Today (10 April 2013) was the busiest of the first three days. People … people, people walked the rows. Even more people than the other days stopped at the booth of TQ Systems, Beck IPC and SystemCorp. There was a huge interest in learning how to get IEC 61850, IEC 61400-25, IEC 60870-5-104, DNP3, Modbus … integrated into IEDs.
One of the most interesting questions asked today was from a small company that was looking for IEC 61850 software to be included for a substation switchgear drive system. The person I talked to said: IEC 61850 is very complex and we have figured out that the integration would cost some 100,000 Euro (one hundred thousand!) !! He asked me about my opinion.
My response was: It could be even more than 100.000 Euro – if you do it wrong! But it could be in the range of less than a tenth of that amount: some 5.000 Euro may be sufficient to get it running and integrated in the application … it all depends …
The Alarm Annunciator system developed by EES (Backnang, Germany) is one of the companies that recently implemented IEC 61850 within a few days … this integration proves that it is feasible in very short time.
Detlef Raddatz (SystemCorp, left) and Uwe Scholz (EES) in front of the display that shows the topology:
… it’s me (left) …
EES presented a nice “power box” that promised that you reach the “finishing line” with IEC 61850 faster than without!
TQ System’s products were well received by many visitors.

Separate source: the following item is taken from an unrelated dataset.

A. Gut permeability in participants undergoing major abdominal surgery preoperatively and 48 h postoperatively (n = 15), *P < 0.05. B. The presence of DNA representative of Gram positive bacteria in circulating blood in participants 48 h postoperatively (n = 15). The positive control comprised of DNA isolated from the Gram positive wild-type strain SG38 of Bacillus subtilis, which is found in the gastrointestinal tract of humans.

Some companies were quite fast in immediately ordering the IEC 61850 stack/API solution during the fair – there is a lot of pressure in various markets to make smart IEDs speaking IEC 61850 and IEC 61400-25 … fast-to-market and at a reasonable price.
1 comment:
Dear Karlheinz:
I always smile when I hear someone say that ‘IEC 61850 is very complex’. So there are people who believe that their SAS implementations will be easier if they are based on other standards like DNP3 or IEC 60870-5-104.

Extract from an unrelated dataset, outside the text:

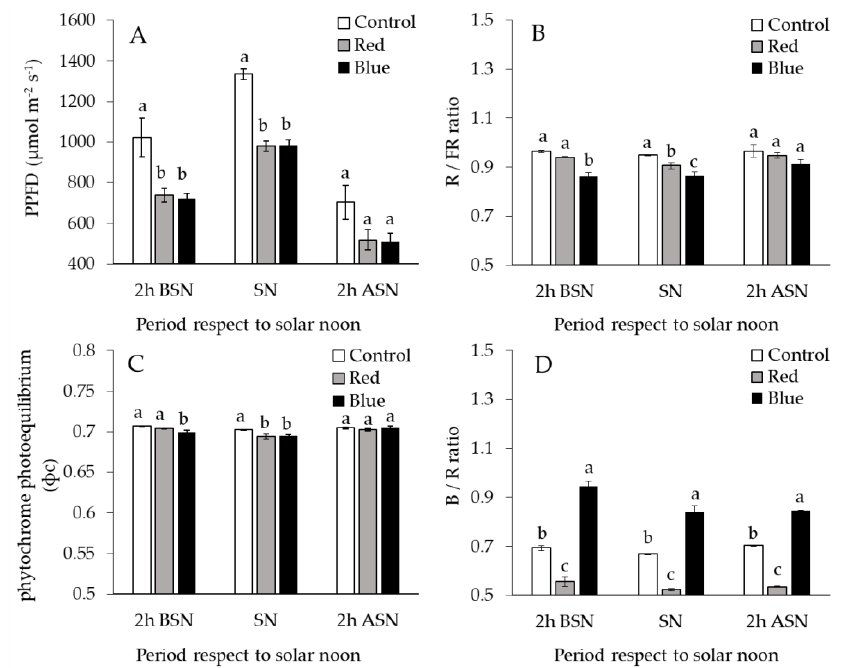
Figure 1. ( A ) The influence of red and blue netting on total photosynthetic photon flux density, PPFD, ( B ) red to far-red light ratio, R/FR, ( C ) phytochrome photoequilibrium, Φ c , ( D ) blue to red light ratio, B/R under solar ambient conditions; 2h BSN: Two hours before of solar noon; SN: solar noon; 2h ASN: Two hours after solar noon. Columns with different letters are statistically significant by the LSD Fischer test; n = 4. µmol m −2 s −1 nm −1 greater than under the red net (Figure 2). Blue net reduced on average 1.6 µmol m −2 s −1 nm −1 the radiation transmission in the red spectrum (600–700 nm) compared to red net (Figure 2).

If IEC 61850 is more complex than DNP3 or IEC 60870-5-104 it is only because it covers many more aspects of SAS engineering, namely the data model, a number of communication services that are not specified in other standards, and a configuration language. However, these aspects are ALWAYS present, no matter which standards you use. If you don’t use a standard that covers them, they will still be there, and they will be handled with in a non-standard way. It is very foolish to think that you are getting rid of e.g., the data model only because the standards you use do not contemplate the data model. Precisely what you will get is perhaps 20 different data models, one for each vendor represented in your SAS. Is this ‘less complex' than IEC 61850?